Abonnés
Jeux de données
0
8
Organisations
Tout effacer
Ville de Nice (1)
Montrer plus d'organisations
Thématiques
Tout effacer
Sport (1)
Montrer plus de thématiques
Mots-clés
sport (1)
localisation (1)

==========

- _Your goal_: In the records above, how many lines hold the string "Montrer"? Reply with only the number.

- _Solution_: 2